Na het verlies van afgelopen zondag tegen Pancratius is de titel voor het Harmelense SCH ’44 uit zicht. Voor de tweedeklasser is het zaak om andere doelen te stellen, want men is al verzekerd van de nacompetitie om promotie. De doelstelling voor trainer Van der Kooij is simpel: “Ik vind dat we er alles aan moeten doen om tweede te worden”.
In de eerste klasse zijn er verschillende ploegen die stoppen met het zondagvoetbal. Voor tweedeklassers als SCH ’44 biedt dat mogelijkheden aangezien de weggevallen plekken worden opgevuld door ploegen uit de tweede klasse. Daarmee kan het bereiken van een tweede plek belangrijk zijn aangezien het nog niet duidelijk is hoe dit precies in zijn werk zal gaan. “Zorg er maar voor dat je zo hoog mogelijk eindigt. Je weet nooit wat de KNVB gaat doen en ik zou het zonde vinden wanneer je achteraf hoort dat er meer in zat”, is de nuchtere visie van Van der Kooij.
Het is niet alleen vanwege een eventuele promotie die de ambitie van de trainer ingeeft om zo hoog mogelijk te willen eindigen. Uiteraard spreekt hier de normale en gezonde ambitie van een voetbaltrainer uit, maar er is nog iets. “Laten we maar zorgen dat we bij de eerste drie staan. Dan vangen we de nacompetitie ook aan met een positief gevoel”, vertelt Van der Kooij. Het vergroot de kans op een promotie, aangezien de tegenstanders uit de eerste klasse in een negatieve spiraal terecht zijn gekomen.
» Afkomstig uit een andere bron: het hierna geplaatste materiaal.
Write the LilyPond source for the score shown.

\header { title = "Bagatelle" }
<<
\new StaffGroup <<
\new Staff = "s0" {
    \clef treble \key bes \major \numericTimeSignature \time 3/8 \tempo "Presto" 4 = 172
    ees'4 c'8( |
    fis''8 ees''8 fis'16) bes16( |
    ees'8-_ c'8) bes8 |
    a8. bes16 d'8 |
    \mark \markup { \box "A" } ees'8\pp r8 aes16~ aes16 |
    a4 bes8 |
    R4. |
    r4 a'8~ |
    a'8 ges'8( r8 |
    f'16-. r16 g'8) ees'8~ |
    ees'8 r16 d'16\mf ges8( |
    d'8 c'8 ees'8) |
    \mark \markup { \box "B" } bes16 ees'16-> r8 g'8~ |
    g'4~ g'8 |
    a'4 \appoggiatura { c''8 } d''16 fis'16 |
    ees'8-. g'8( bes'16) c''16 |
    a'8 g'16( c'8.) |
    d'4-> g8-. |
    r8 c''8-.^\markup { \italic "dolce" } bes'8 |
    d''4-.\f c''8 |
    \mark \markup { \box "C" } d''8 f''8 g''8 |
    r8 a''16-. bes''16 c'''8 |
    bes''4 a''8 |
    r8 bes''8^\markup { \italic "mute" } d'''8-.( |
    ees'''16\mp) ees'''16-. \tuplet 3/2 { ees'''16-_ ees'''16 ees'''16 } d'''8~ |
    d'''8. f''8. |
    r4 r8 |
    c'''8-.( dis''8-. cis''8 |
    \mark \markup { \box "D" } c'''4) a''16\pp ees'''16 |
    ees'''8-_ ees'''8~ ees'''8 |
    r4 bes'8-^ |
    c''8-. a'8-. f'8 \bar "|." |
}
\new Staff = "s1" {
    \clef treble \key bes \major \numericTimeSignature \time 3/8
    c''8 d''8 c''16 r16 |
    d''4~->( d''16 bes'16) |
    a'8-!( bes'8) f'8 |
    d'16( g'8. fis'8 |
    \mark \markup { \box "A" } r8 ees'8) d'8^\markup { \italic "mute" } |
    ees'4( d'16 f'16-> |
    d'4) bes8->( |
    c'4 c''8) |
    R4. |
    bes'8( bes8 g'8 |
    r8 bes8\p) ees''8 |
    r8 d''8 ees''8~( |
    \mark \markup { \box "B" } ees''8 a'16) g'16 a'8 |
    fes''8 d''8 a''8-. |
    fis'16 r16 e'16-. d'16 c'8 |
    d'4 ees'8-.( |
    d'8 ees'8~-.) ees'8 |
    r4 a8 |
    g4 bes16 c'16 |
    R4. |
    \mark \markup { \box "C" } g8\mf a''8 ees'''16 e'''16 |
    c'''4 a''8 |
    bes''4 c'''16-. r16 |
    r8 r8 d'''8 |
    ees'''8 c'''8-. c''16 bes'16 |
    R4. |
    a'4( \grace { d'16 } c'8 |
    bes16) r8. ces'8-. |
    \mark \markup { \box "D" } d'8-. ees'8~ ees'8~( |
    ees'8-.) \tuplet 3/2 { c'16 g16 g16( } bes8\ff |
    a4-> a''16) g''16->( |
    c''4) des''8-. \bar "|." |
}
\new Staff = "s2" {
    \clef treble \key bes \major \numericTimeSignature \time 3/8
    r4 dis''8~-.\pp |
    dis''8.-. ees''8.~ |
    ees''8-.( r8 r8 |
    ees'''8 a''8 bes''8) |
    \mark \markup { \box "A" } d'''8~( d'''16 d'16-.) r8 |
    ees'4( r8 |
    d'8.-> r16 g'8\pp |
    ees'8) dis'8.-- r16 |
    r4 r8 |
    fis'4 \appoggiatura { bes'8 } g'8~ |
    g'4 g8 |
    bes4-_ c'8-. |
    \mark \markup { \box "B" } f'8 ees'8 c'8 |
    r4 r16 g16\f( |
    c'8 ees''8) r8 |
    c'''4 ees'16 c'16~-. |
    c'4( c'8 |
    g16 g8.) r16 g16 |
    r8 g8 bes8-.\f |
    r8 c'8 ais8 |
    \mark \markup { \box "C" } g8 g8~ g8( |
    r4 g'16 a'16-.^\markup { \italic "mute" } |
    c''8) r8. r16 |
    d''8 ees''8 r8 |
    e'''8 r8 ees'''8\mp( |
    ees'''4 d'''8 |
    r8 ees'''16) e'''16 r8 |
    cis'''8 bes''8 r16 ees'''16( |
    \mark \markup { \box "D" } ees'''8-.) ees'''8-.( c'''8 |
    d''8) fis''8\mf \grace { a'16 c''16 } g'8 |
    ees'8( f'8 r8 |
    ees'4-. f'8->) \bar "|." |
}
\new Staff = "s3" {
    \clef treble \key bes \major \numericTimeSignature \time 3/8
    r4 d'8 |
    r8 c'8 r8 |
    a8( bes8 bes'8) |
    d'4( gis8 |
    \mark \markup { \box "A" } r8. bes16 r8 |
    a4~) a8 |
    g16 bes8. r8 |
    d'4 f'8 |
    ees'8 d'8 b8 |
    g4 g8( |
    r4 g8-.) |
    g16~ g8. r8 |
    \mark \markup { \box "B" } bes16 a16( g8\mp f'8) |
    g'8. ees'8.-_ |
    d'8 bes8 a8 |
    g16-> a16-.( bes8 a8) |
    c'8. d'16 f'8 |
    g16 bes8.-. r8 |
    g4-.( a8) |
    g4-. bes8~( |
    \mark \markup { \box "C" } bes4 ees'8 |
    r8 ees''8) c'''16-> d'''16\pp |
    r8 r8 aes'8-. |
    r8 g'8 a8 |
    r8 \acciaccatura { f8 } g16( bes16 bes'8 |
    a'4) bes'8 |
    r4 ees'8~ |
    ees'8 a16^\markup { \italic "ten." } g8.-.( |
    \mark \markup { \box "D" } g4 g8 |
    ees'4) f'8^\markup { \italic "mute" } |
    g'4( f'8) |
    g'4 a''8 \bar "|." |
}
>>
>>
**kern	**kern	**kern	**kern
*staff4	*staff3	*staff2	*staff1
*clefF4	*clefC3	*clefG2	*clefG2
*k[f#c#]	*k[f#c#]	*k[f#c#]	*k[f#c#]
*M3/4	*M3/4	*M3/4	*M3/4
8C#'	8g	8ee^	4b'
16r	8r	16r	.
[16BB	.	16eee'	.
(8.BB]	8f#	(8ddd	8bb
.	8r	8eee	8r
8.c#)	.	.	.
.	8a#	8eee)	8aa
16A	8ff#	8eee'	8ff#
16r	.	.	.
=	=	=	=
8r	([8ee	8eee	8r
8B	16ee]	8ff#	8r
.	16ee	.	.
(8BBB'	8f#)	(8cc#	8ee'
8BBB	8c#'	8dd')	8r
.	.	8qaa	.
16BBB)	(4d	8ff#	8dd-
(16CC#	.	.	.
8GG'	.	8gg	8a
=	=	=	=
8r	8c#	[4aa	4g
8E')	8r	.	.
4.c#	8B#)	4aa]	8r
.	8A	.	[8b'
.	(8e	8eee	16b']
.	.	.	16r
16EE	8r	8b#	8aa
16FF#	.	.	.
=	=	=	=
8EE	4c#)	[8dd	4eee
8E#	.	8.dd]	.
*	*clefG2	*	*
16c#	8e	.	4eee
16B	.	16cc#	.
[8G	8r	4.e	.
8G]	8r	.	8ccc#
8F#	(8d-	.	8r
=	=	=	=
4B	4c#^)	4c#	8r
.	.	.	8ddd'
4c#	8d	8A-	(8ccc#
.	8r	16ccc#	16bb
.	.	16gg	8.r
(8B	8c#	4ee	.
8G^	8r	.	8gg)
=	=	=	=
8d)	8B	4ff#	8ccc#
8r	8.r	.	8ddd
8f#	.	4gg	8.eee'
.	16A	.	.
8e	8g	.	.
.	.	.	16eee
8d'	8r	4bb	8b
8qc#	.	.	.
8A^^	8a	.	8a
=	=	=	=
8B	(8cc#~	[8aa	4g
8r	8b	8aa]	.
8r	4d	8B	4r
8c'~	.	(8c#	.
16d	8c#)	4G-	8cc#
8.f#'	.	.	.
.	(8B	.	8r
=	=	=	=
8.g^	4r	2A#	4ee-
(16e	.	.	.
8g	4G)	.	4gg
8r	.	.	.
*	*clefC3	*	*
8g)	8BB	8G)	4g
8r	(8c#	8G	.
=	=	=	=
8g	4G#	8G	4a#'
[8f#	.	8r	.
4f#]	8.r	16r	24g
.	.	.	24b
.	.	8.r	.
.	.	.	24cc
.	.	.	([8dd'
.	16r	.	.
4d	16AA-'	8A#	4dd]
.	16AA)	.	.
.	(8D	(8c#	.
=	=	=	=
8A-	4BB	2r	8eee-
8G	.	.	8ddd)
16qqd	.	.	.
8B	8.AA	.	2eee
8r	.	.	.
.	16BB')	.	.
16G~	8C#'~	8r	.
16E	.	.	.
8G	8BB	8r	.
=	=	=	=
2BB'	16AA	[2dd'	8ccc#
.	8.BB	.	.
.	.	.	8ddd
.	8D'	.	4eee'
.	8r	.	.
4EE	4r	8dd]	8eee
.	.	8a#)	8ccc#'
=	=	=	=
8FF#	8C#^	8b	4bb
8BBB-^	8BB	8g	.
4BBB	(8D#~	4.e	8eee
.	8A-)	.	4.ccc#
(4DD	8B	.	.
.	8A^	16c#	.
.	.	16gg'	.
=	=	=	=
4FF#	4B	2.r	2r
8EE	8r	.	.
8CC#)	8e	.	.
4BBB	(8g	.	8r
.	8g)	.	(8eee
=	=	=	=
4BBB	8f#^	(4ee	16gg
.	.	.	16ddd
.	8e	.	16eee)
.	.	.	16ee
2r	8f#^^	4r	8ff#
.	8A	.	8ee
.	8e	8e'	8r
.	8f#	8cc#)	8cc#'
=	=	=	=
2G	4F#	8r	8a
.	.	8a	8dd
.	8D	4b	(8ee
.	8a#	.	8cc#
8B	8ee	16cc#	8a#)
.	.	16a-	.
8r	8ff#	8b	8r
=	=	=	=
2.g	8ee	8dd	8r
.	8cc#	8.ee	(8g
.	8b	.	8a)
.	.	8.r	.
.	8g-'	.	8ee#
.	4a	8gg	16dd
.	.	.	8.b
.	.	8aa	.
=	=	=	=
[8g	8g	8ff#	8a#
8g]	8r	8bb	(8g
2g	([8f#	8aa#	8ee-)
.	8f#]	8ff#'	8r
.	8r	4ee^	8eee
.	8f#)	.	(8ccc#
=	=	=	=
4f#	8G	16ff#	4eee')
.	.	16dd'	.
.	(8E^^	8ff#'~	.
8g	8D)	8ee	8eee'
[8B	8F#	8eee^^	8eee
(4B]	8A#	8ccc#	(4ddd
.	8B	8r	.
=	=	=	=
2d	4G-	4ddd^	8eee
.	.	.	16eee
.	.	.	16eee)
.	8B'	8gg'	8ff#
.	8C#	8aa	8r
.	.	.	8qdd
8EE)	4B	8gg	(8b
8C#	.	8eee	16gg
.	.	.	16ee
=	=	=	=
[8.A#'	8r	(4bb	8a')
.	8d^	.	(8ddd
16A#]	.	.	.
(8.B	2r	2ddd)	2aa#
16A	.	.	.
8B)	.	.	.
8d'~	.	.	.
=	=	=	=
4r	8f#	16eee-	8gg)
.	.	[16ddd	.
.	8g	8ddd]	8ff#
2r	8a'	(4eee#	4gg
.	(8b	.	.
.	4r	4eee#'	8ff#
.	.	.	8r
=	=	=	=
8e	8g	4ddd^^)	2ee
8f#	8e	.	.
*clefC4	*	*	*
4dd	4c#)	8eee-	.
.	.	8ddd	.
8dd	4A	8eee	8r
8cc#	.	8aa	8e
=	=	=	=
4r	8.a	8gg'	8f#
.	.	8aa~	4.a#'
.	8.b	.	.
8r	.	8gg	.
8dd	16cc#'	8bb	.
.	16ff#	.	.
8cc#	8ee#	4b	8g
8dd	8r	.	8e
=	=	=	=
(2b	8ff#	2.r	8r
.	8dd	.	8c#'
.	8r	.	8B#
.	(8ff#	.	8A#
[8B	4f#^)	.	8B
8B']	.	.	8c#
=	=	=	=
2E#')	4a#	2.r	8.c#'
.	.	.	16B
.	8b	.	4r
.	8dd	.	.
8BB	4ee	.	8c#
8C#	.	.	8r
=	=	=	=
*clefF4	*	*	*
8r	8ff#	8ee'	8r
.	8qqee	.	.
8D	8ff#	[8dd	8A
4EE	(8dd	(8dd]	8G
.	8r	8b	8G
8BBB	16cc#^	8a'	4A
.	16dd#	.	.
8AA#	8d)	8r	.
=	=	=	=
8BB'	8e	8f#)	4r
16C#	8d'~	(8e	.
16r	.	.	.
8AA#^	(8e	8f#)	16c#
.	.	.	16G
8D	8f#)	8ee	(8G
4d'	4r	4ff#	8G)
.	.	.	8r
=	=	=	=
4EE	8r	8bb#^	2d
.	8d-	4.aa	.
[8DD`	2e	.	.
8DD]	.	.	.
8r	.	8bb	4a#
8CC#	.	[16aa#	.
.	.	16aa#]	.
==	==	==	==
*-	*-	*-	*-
Een ploeg als SCH ’44 heeft dan juist de ‘winning mood’ te pakken en zal daar het nodige vertrouwen uit kunnen putten.
Met het spel van de Harmelenaren zit het wel goed. De ploeg speelt verzorgd en aanvallend voetbal waarbij het voldoende kansen creëert. Daar wil het alleen nog wel eens misgaan. “Ik proef aan niemand dat het nergens meer over gaat. Dat stralen ze ook niet uit. Het elftal is nog niet klaar met ontwikkelen en er zijn voldoende aanknopingspunten. Wanneer we dat uitvoeren, dan zullen we weinig wedstrijden meer gaan verliezen”, spreekt de oefenmeester vol vertrouwen.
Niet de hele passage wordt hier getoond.